Manitou Incline Reopening

November 17, 2017

Photo Credit: @pretty_pineapple90

UPDATE: The Incline has opened early!

Manitou Springs Incline Re-opens Dec. 1
Rejoice, at last, the moment we’ve waited months for has arrived. The Manitou Springs Incline will reopen on Dec. 1! (Weather permitting, of course). We know you’ve been soothing your sadness with some of the other beautiful trails around Colorado Springs and beyond, but we also know there’s no substitute for true love. Fortunately, you and the Incline will be star-crossed no longer.

A Labor of Love: The Incline Repair Crew
We wanted to take a minute to talk about the amazing work that Timberline Landscaping has completed because it’s simply amazing. They’ve been on the project through all three phases, completing work in some pretty unique conditions. Since the Incline’s closure on Aug. 21 (right after the Pikes Peak Marathon & Ascent), the crew has been working through Phase 3 of the Incline repair project. The company website indicates that this project has been about way more than revenue. It’s a feather in their cap, a challenge to overcome and a labor of love for the community.

Photo Credit: @chavezphotography92

A Hazardous Project: Navigating the Perils of the Incline
Phase 3 of the project began at the false summit, one of the steepest parts of the trail, where the elevation gain is 500 feet. You probably remember the first time you crested that bit of deception and felt your soul sink as you realized that not only were you not done, the next bit of the climb was the hardest yet. We’re not too sure if that’s how Timberline workers felt about the final phase of repairs, but it’s entirely possible.

Or is it? These folks are seasoned Incliners now and the Timberline website has cool stats about the project, including average weight lost (10-15 pounds in Phase 2) and heaviest item hiked up the trail—a 500-pound drill.

The team replaced damaged ties and installed a new cabling system to help keep them in place through heavy rains, erosion and other environmental factors. They also added more erosion mitigation on the sides of the ties. Materials were flown in by helicopter, trucked in by all terrain vehicles and carried in by the crew. It was not an easy job by any stretch of the imagination. If you happen to come upon one of the Timberline Incline repair crewmembers, we suggest you thank them profusely, buy them a beer or shake their hand. Why?
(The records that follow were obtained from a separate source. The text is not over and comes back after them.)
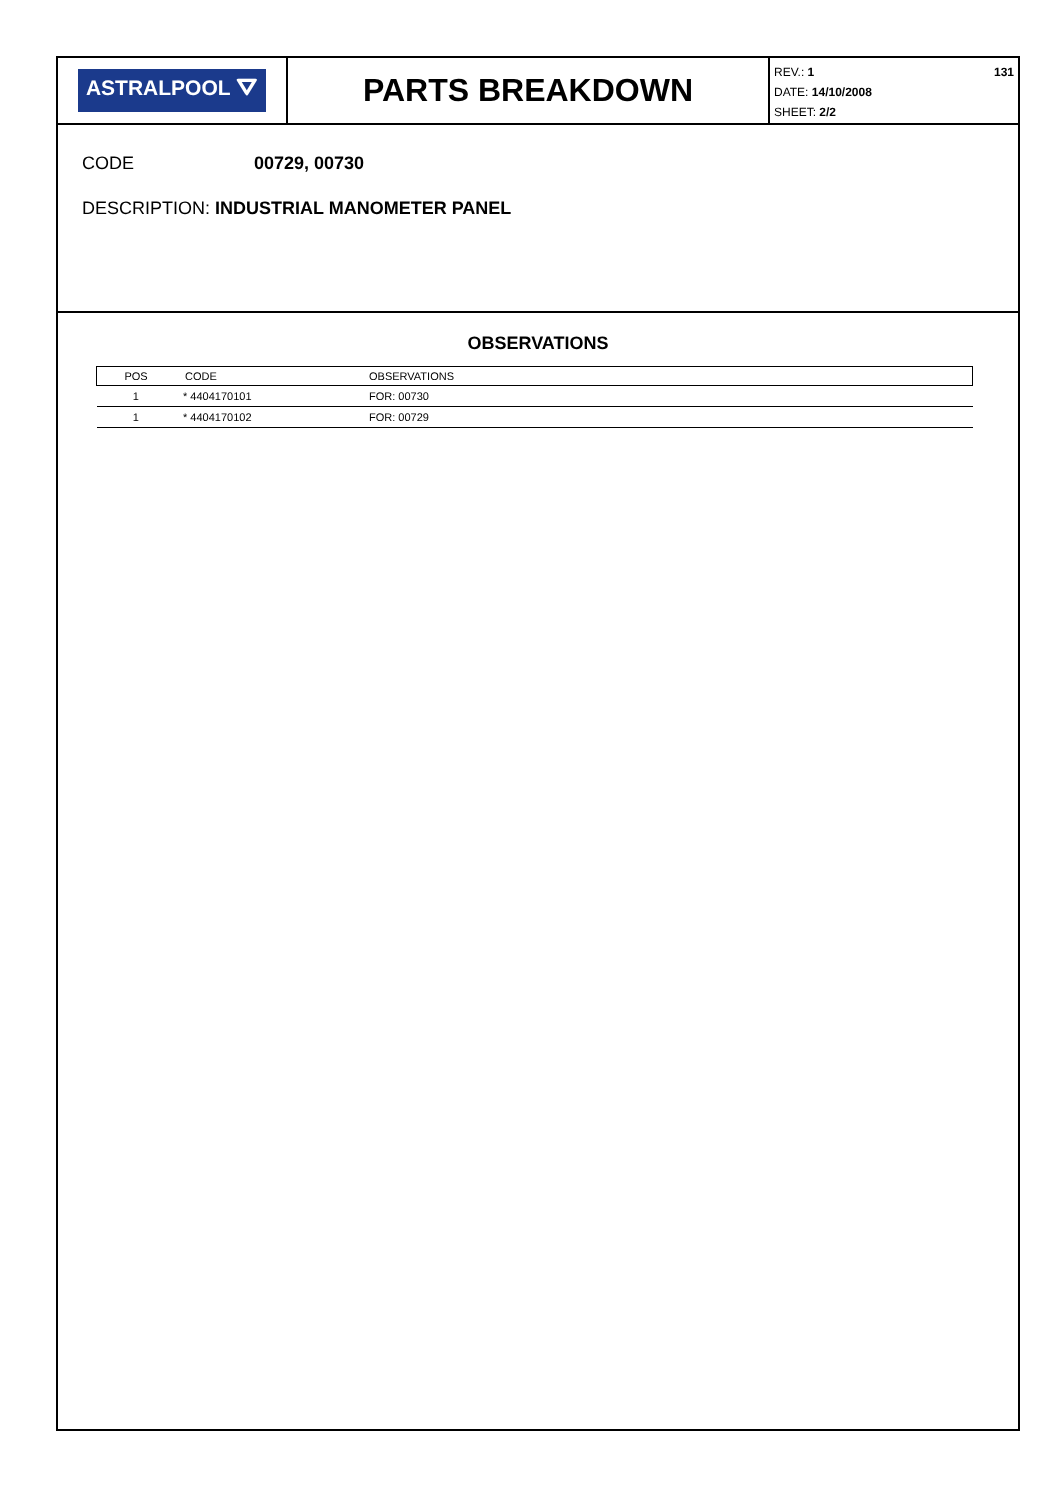ASTRALPOOL ⛛
PARTS BREAKDOWN
REV.: 1
DATE: 14/10/2008
SHEET: 2/2
131
CODE 00729, 00730
DESCRIPTION: INDUSTRIAL MANOMETER PANEL
OBSERVATIONS
| POS | CODE | OBSERVATIONS |
| --- | --- | --- |
| 1 | * 4404170101 | FOR: 00730 |
| 1 | * 4404170102 | FOR: 00729 |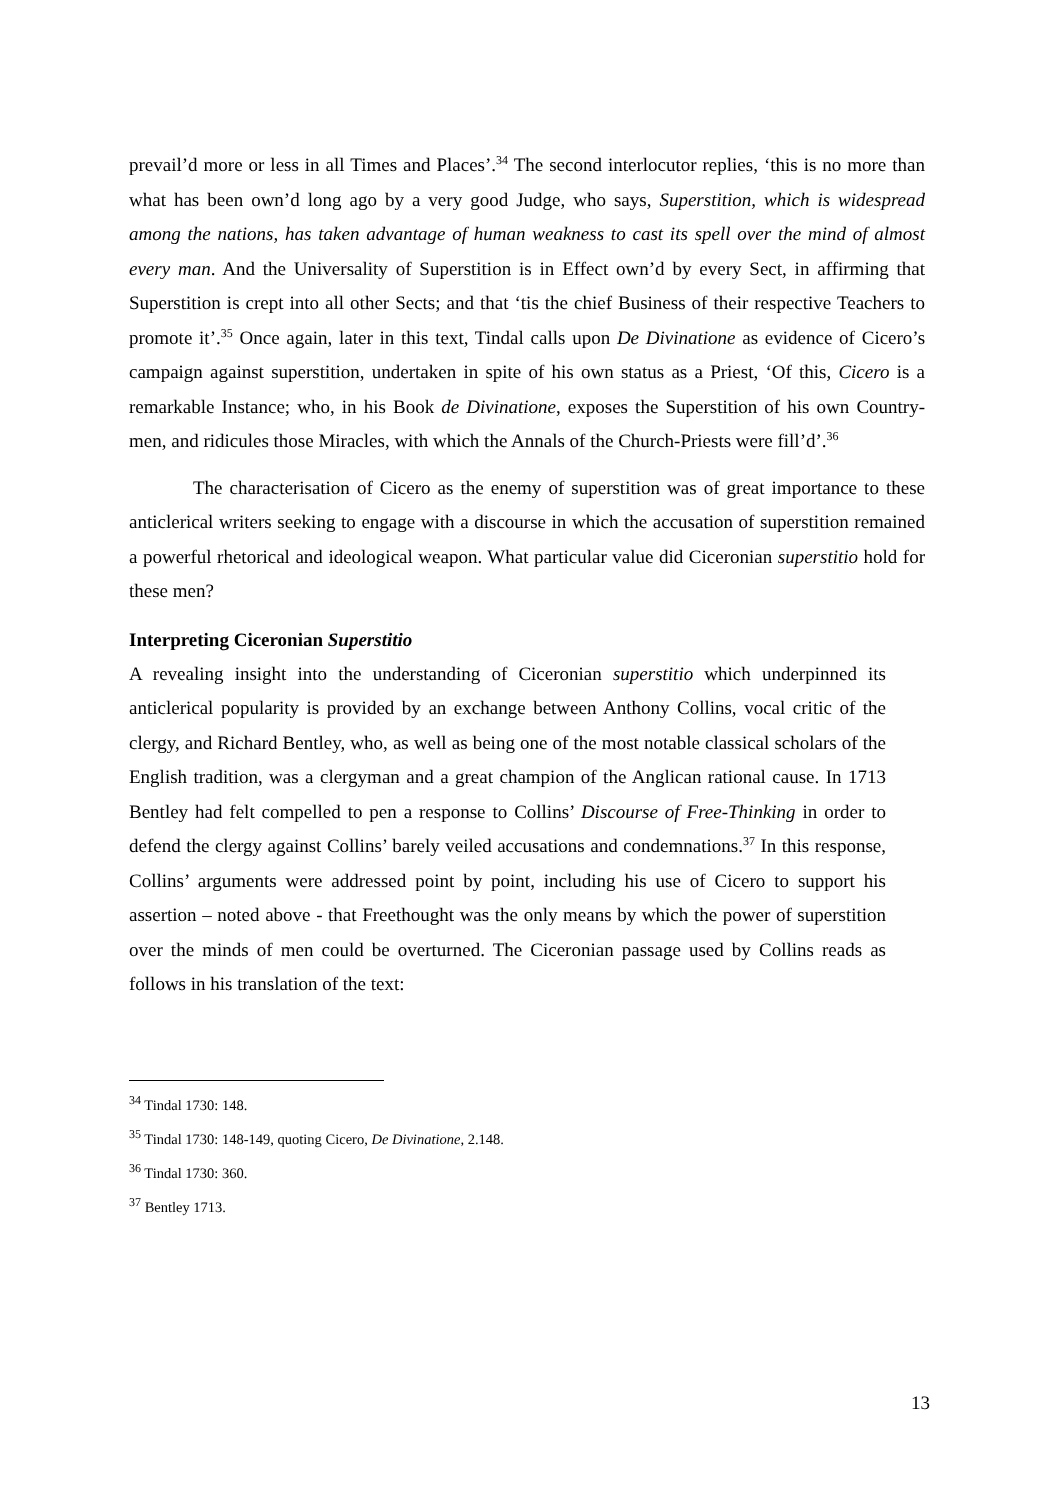prevail’d more or less in all Times and Places’.<sup>34</sup> The second interlocutor replies, ‘this is no more than what has been own’d long ago by a very good Judge, who says, Superstition, which is widespread among the nations, has taken advantage of human weakness to cast its spell over the mind of almost every man. And the Universality of Superstition is in Effect own’d by every Sect, in affirming that Superstition is crept into all other Sects; and that ‘tis the chief Business of their respective Teachers to promote it’.<sup>35</sup> Once again, later in this text, Tindal calls upon De Divinatione as evidence of Cicero’s campaign against superstition, undertaken in spite of his own status as a Priest, ‘Of this, Cicero is a remarkable Instance; who, in his Book de Divinatione, exposes the Superstition of his own Country-men, and ridicules those Miracles, with which the Annals of the Church-Priests were fill’d’.<sup>36</sup>
The characterisation of Cicero as the enemy of superstition was of great importance to these anticlerical writers seeking to engage with a discourse in which the accusation of superstition remained a powerful rhetorical and ideological weapon. What particular value did Ciceronian superstitio hold for these men?
Interpreting Ciceronian Superstitio
A revealing insight into the understanding of Ciceronian superstitio which underpinned its anticlerical popularity is provided by an exchange between Anthony Collins, vocal critic of the clergy, and Richard Bentley, who, as well as being one of the most notable classical scholars of the English tradition, was a clergyman and a great champion of the Anglican rational cause. In 1713 Bentley had felt compelled to pen a response to Collins’ Discourse of Free-Thinking in order to defend the clergy against Collins’ barely veiled accusations and condemnations.<sup>37</sup> In this response, Collins’ arguments were addressed point by point, including his use of Cicero to support his assertion – noted above - that Freethought was the only means by which the power of superstition over the minds of men could be overturned. The Ciceronian passage used by Collins reads as follows in his translation of the text:
<sup>34</sup> Tindal 1730: 148.
<sup>35</sup> Tindal 1730: 148-149, quoting Cicero, De Divinatione, 2.148.
<sup>36</sup> Tindal 1730: 360.
<sup>37</sup> Bentley 1713.
13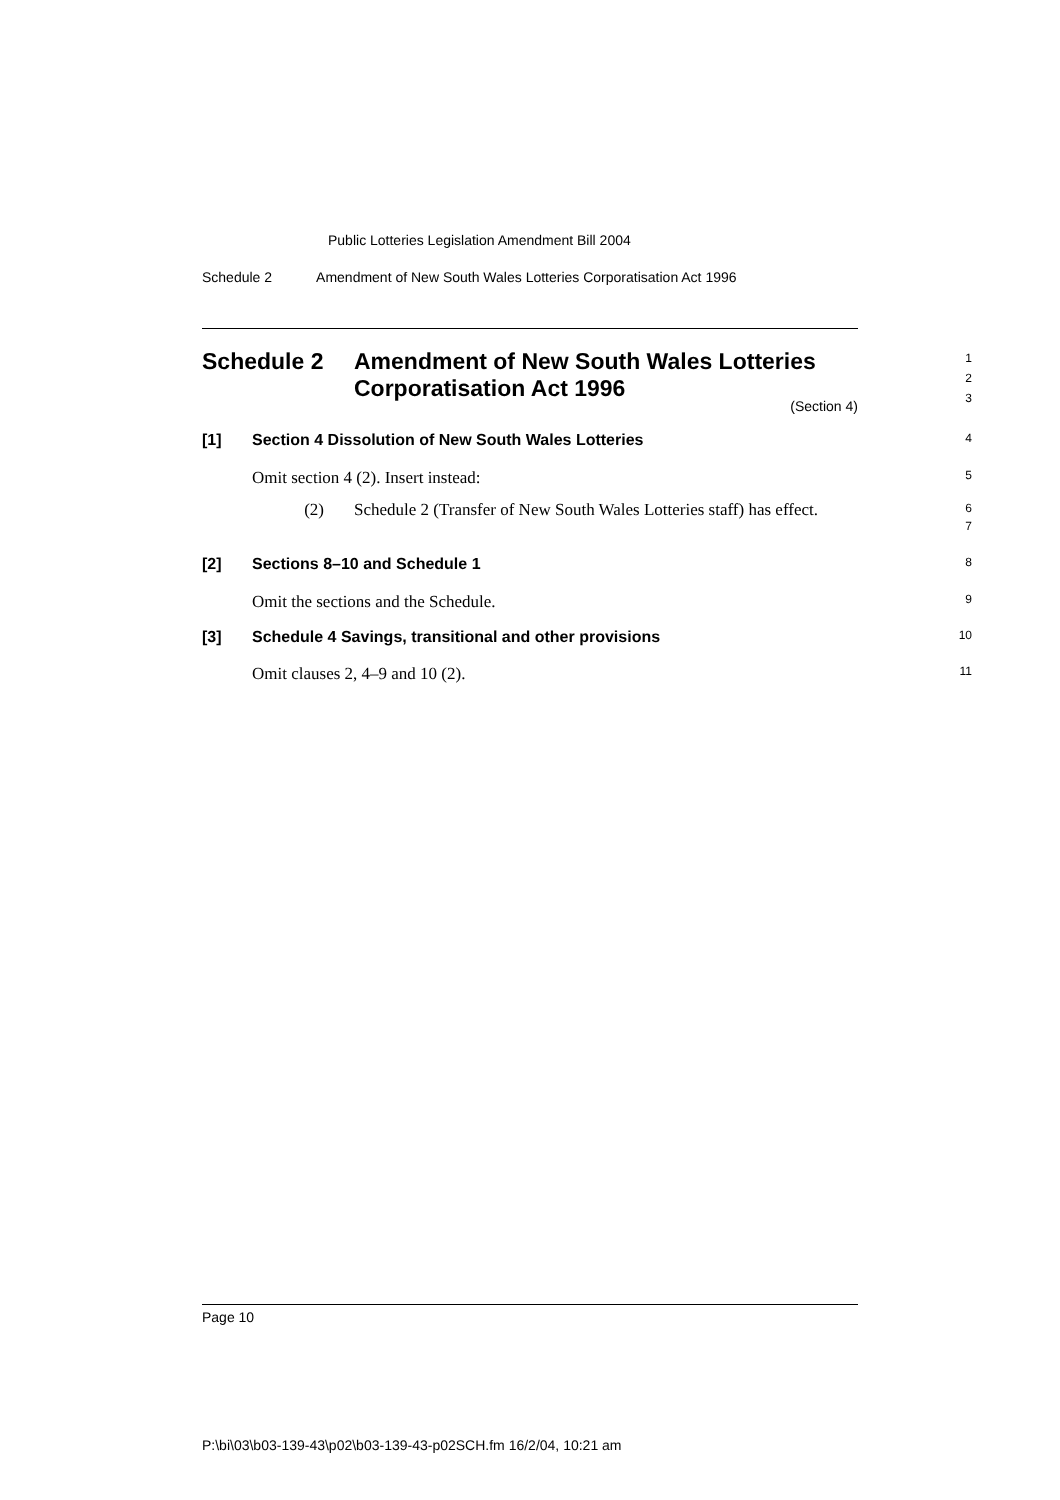Public Lotteries Legislation Amendment Bill 2004
Schedule 2 Amendment of New South Wales Lotteries Corporatisation Act 1996
Schedule 2 Amendment of New South Wales Lotteries
Corporatisation Act 1996
1
2
3
(Section 4)
[1] Section 4 Dissolution of New South Wales Lotteries
4
Omit section 4 (2). Insert instead:
5
(2) Schedule 2 (Transfer of New South Wales Lotteries staff) has effect.
6
7
[2] Sections 8–10 and Schedule 1
8
Omit the sections and the Schedule.
9
[3] Schedule 4 Savings, transitional and other provisions
10
Omit clauses 2, 4–9 and 10 (2).
11
Page 10
P:\bi\03\b03-139-43\p02\b03-139-43-p02SCH.fm 16/2/04, 10:21 am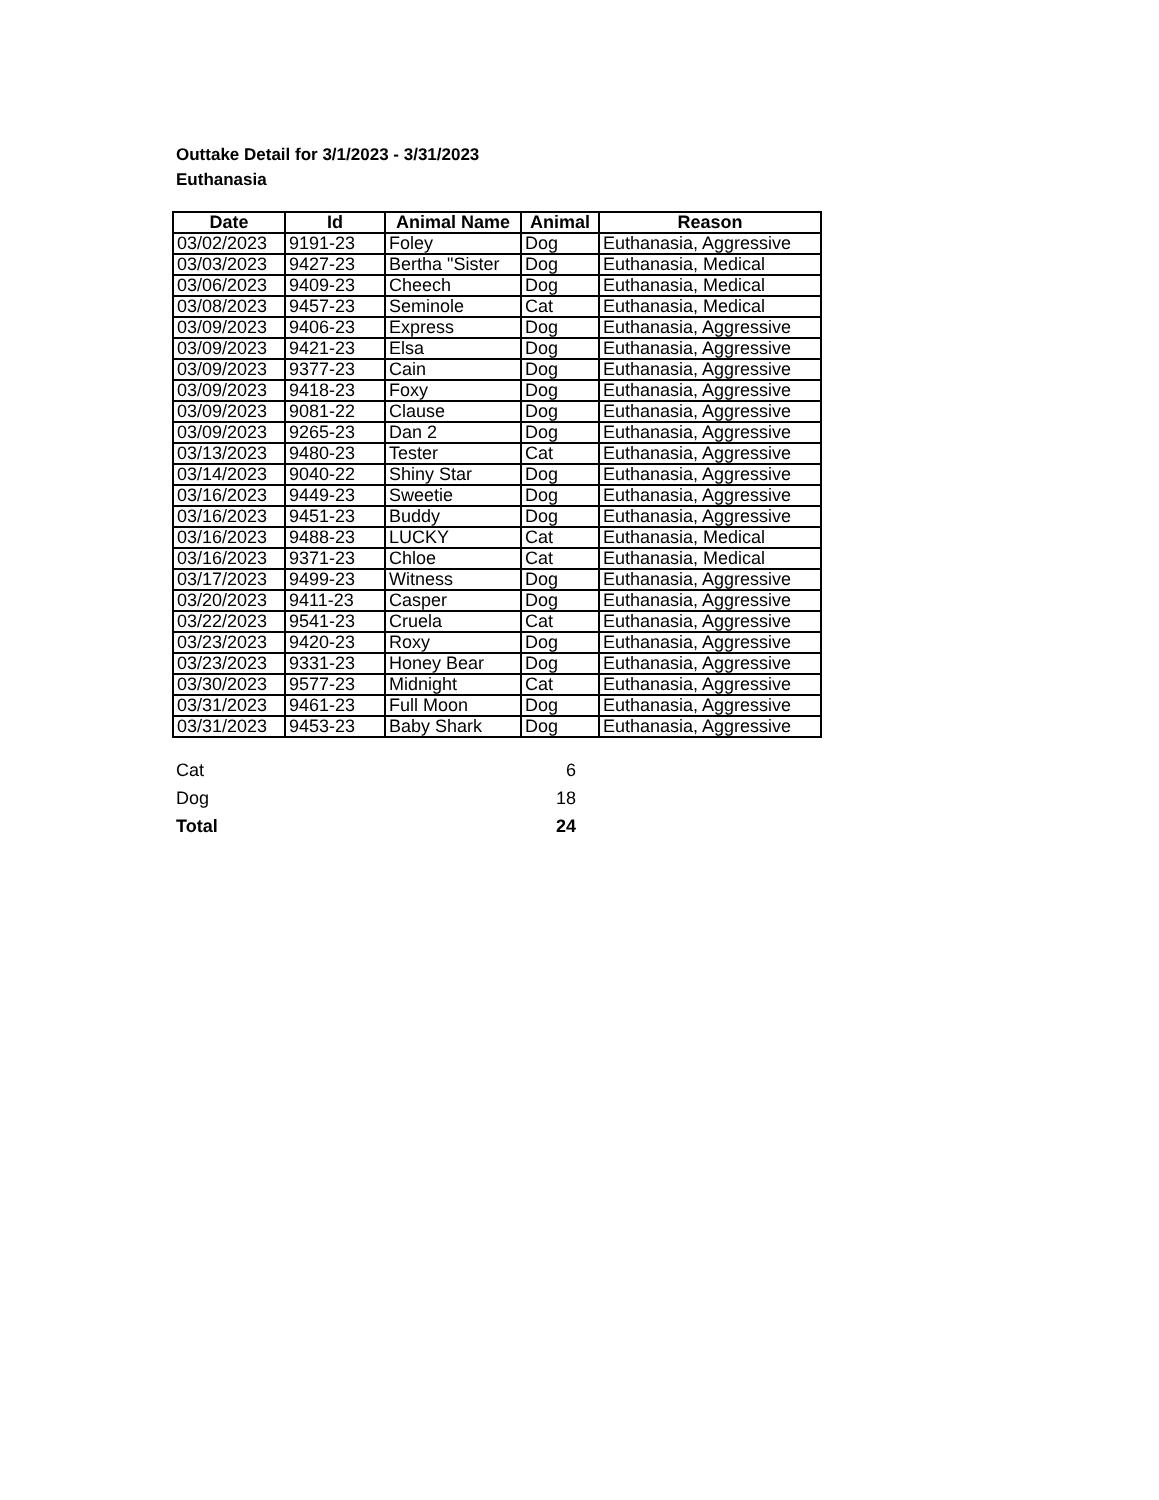Outtake Detail for 3/1/2023 - 3/31/2023
Euthanasia
| Date | Id | Animal Name | Animal | Reason |
| --- | --- | --- | --- | --- |
| 03/02/2023 | 9191-23 | Foley | Dog | Euthanasia, Aggressive |
| 03/03/2023 | 9427-23 | Bertha "Sister | Dog | Euthanasia, Medical |
| 03/06/2023 | 9409-23 | Cheech | Dog | Euthanasia, Medical |
| 03/08/2023 | 9457-23 | Seminole | Cat | Euthanasia, Medical |
| 03/09/2023 | 9406-23 | Express | Dog | Euthanasia, Aggressive |
| 03/09/2023 | 9421-23 | Elsa | Dog | Euthanasia, Aggressive |
| 03/09/2023 | 9377-23 | Cain | Dog | Euthanasia, Aggressive |
| 03/09/2023 | 9418-23 | Foxy | Dog | Euthanasia, Aggressive |
| 03/09/2023 | 9081-22 | Clause | Dog | Euthanasia, Aggressive |
| 03/09/2023 | 9265-23 | Dan 2 | Dog | Euthanasia, Aggressive |
| 03/13/2023 | 9480-23 | Tester | Cat | Euthanasia, Aggressive |
| 03/14/2023 | 9040-22 | Shiny Star | Dog | Euthanasia, Aggressive |
| 03/16/2023 | 9449-23 | Sweetie | Dog | Euthanasia, Aggressive |
| 03/16/2023 | 9451-23 | Buddy | Dog | Euthanasia, Aggressive |
| 03/16/2023 | 9488-23 | LUCKY | Cat | Euthanasia, Medical |
| 03/16/2023 | 9371-23 | Chloe | Cat | Euthanasia, Medical |
| 03/17/2023 | 9499-23 | Witness | Dog | Euthanasia, Aggressive |
| 03/20/2023 | 9411-23 | Casper | Dog | Euthanasia, Aggressive |
| 03/22/2023 | 9541-23 | Cruela | Cat | Euthanasia, Aggressive |
| 03/23/2023 | 9420-23 | Roxy | Dog | Euthanasia, Aggressive |
| 03/23/2023 | 9331-23 | Honey Bear | Dog | Euthanasia, Aggressive |
| 03/30/2023 | 9577-23 | Midnight | Cat | Euthanasia, Aggressive |
| 03/31/2023 | 9461-23 | Full Moon | Dog | Euthanasia, Aggressive |
| 03/31/2023 | 9453-23 | Baby Shark | Dog | Euthanasia, Aggressive |
Cat 6
Dog 18
Total 24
Check this out.

Their day started at 6 a.m., where they traveled a rather precarious route to get to the steep section of the incline. Some of the crew would actually hike up the Incline from the bottom to the job site when there wasn’t enough room on the transport vehicles. Imagine that for a second. You’ve hiked this monstrosity. Now imagine that hike in full gear, carrying construction equipment, wearing a hard hat, then working all day after reaching the top. Yeah. These guys are pretty rad, right?

The team at the bottom of the work line had to do double duty in precaution: picking their footing carefully as they worked and always being vigilant about hazards from the work above, like falling rocks dislodged from the soil.

Did we mention that they had to worry about their water freezing (the crew was consuming 70 gallons a week in Phase 2)? And trespassers with bad attitudes? If you’re reading this, Incline crew, we salute you. Thank you for all the work you’ve done.

Photo Credit: @brittwilltravel

What Lies Ahead: Tentative Re-Opening Date Set
Manitou Springs has set a theoretical ribbon cutting ceremony the Manitou Incline opening at 8 a.m. on Friday, Dec. 1. Obviously, that’s dependent on Colorado’s finicky weather patterns, as it could be a balmy 70 degrees … or there could be some sort of epic blizzard. Heck, we wouldn’t put it past the sky to hail, snow and then finish sunny all before noon.

Here’s a quick refresher on Incline survival (or check out this in-depth one, here).

  • Since it will likely be cold, we’ll go ahead and remind you to bundle up. It gets colder the closer you get to the top. Layers are the key to enjoyment, allowing you to cool off and warm up at will.
  • Bring a lot of water, not some piddly 16 oz. bottle, but a real water backpack or giant canteen. There’s no gas station on the route and you’ll supremely regret not heeding this warning.
  • Slap some sunscreen on the parts that will be exposed—the sun still works when it’s cold, it just doesn’t feel like it. That includes parts you cover in the beginning, but expose later on when you get too hot.
  • Bring chap stick and hearty snacks.
  • Wear good shoes.
  • Park smart in designated areas, NOT residential side streets or other private drives. We always recommend the shuttle.
  • Be a good trail steward: clean up after yourself, don’t cut switchbacks, don’t mess with trail structures and wildlife, etc.

Oh, and have a good time. You’ve waited forever to be reunited with your beloved stairway of doom. Make the most of it, live in the moment and feel the joy of finally being back together again. We’ll see you at the top!